[EXERCISE DETAILS] Each line below must be reproduced exactly as it stands. Pictures stay out of the copy.
(DATA SHOWN begins)
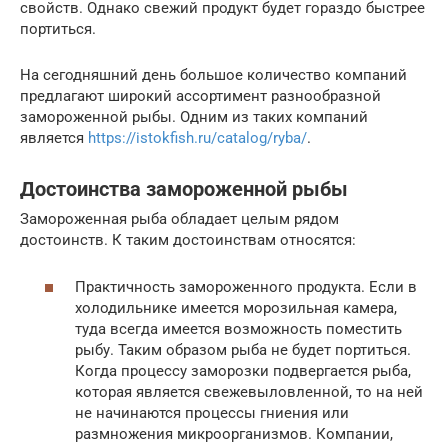
свойств. Однако свежий продукт будет гораздо быстрее
портиться.
На сегодняшний день большое количество компаний
предлагают широкий ассортимент разнообразной
замороженной рыбы. Одним из таких компаний
является
https://istokfish.ru/catalog/ryba/
.
Достоинства замороженной рыбы
Замороженная рыба обладает целым рядом
достоинств. К таким достоинствам относятся:
Практичность замороженного продукта. Если в
холодильнике имеется морозильная камера,
туда всегда имеется возможность поместить
рыбу. Таким образом рыба не будет портиться.
Когда процессу заморозки подвергается рыба,
которая является свежевыловленной, то на ней
не начинаются процессы гниения или
размножения микроорганизмов. Компании,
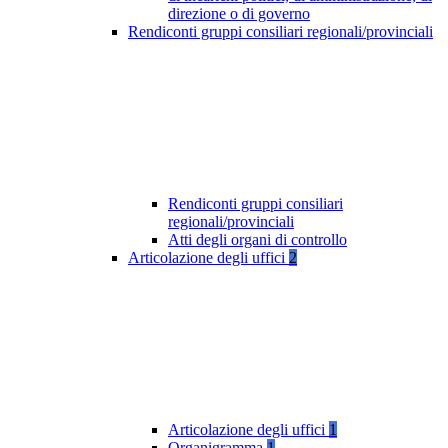
direzione o di governo
Rendiconti gruppi consiliari regionali/provinciali
Rendiconti gruppi consiliari
regionali/provinciali
Atti degli organi di controllo
Articolazione degli uffici
2
Articolazione degli uffici
1
Organigramma
1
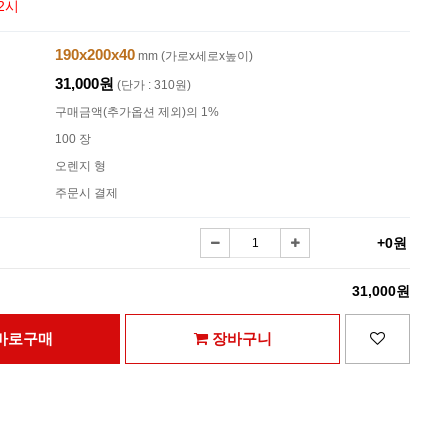
2시
190x200x40
mm (가로x세로x높이)
31,000원
(단가 : 310원)
구매금액(추가옵션 제외)의 1%
100 장
오렌지 형
주문시 결제
+0원
31,000원
바로구매
장바구니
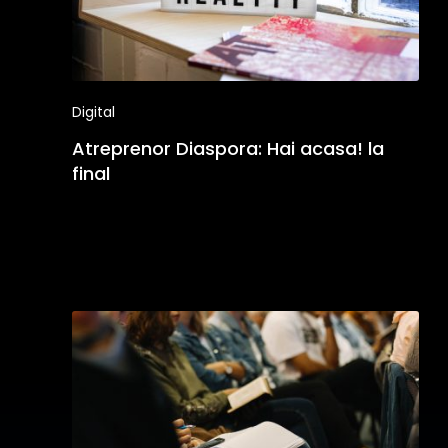
Digital
Atreprenor Diaspora: Hai acasa! la
final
(DATA SHOWN ends)
[THE ANSWER]
свойств. Однако свежий продукт будет гораздо быстрее
портиться.
На сегодняшний день большое количество компаний
предлагают широкий ассортимент разнообразной
замороженной рыбы. Одним из таких компаний
является
https://istokfish.ru/catalog/ryba/
.
Достоинства замороженной рыбы
Замороженная рыба обладает целым рядом
достоинств. К таким достоинствам относятся:
Практичность замороженного продукта. Если в
холодильнике имеется морозильная камера,
туда всегда имеется возможность поместить
рыбу. Таким образом рыба не будет портиться.
Когда процессу заморозки подвергается рыба,
которая является свежевыловленной, то на ней
не начинаются процессы гниения или
размножения микроорганизмов. Компании,
direzione o di governo
Rendiconti gruppi consiliari regionali/provinciali
Rendiconti gruppi consiliari
regionali/provinciali
Atti degli organi di controllo
Articolazione degli uffici
2
Articolazione degli uffici
1
Organigramma
1
2시
190x200x40
mm (가로x세로x높이)
31,000원
(단가 : 310원)
구매금액(추가옵션 제외)의 1%
100 장
오렌지 형
주문시 결제
+0원
31,000원
바로구매
장바구니
Digital
Atreprenor Diaspora: Hai acasa! la
final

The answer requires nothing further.